*WORK ORDER:*
Precisely the lines from the one with "360 guests |" through the end of the data, both included, must make up the response, each restated word for word.

Saved data entries:
============================================================

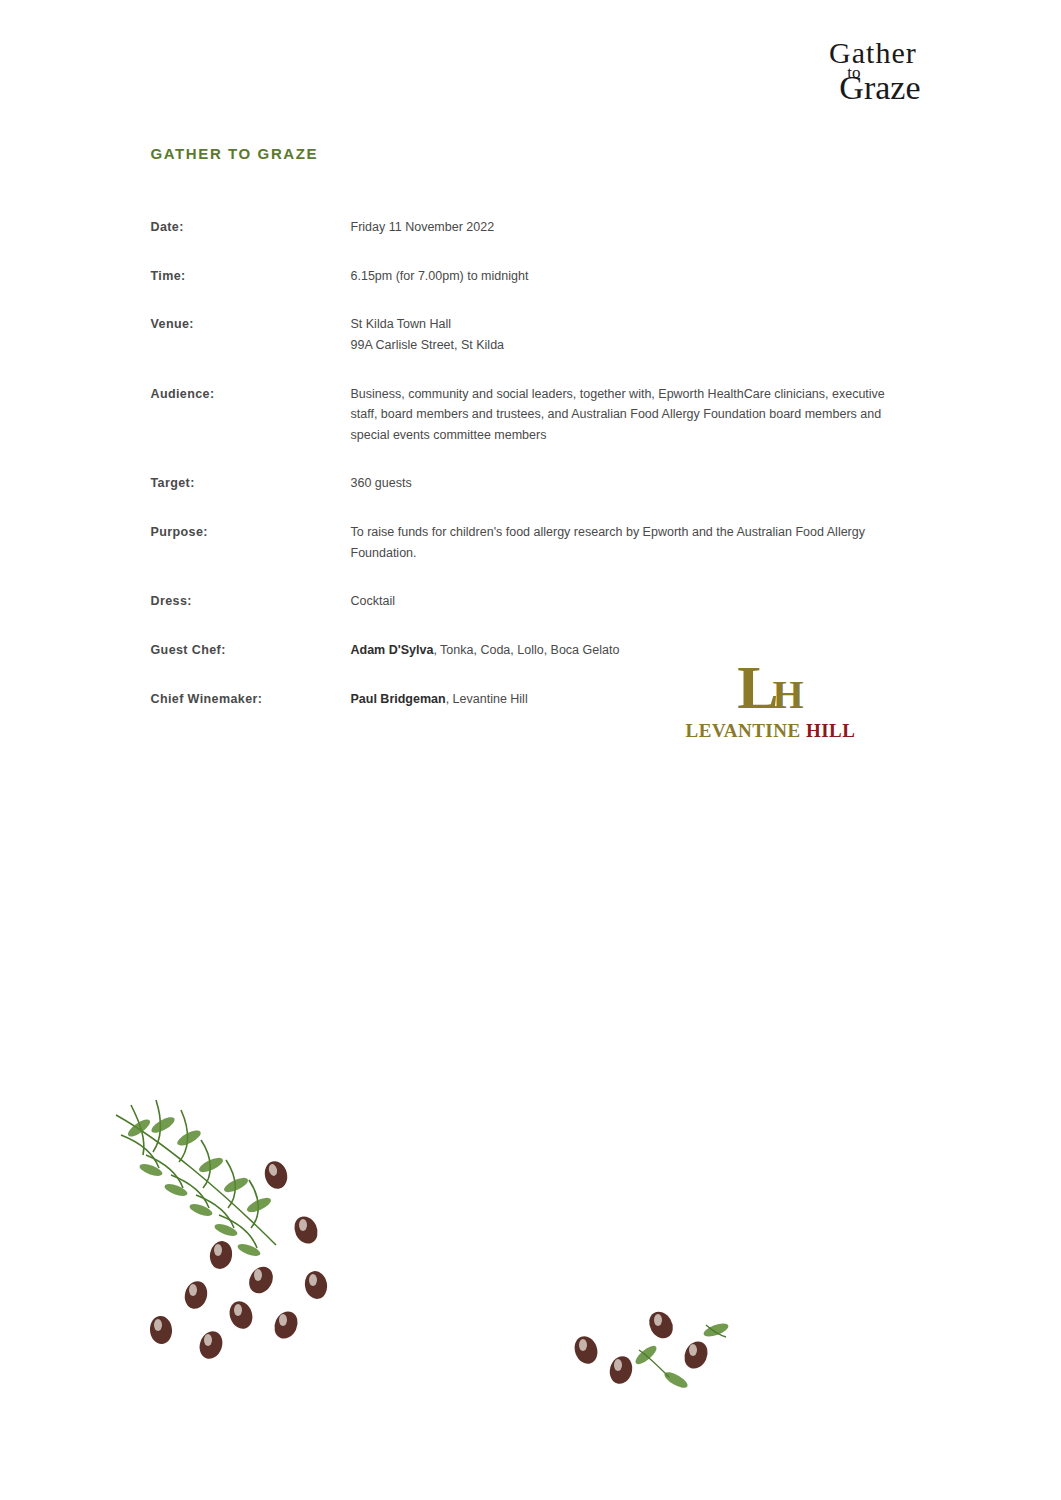Gather to Graze
Gather to Graze
| Date: | Friday 11 November 2022 |
| Time: | 6.15pm (for 7.00pm) to midnight |
| Venue: | St Kilda Town Hall 99A Carlisle Street, St Kilda |
| Audience: | Business, community and social leaders, together with, Epworth HealthCare clinicians, executive staff, board members and trustees, and Australian Food Allergy Foundation board members and special events committee members |
| Target: | 360 guests |
| Purpose: | To raise funds for children's food allergy research by Epworth and the Australian Food Allergy Foundation. |
| Dress: | Cocktail |
| Guest Chef: | Adam D'Sylva , Tonka, Coda, Lollo, Boca Gelato |
| Chief Winemaker: | Paul Bridgeman , Levantine Hill |
LH
LEVANTINE HILL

============================================================

*RESPONSE FOR THIS EXERCISE:*
| Target: | 360 guests |
| Purpose: | To raise funds for children's food allergy research by Epworth and the Australian Food Allergy Foundation. |
| Dress: | Cocktail |
| Guest Chef: | Adam D'Sylva , Tonka, Coda, Lollo, Boca Gelato |
| Chief Winemaker: | Paul Bridgeman , Levantine Hill |
LH
LEVANTINE HILL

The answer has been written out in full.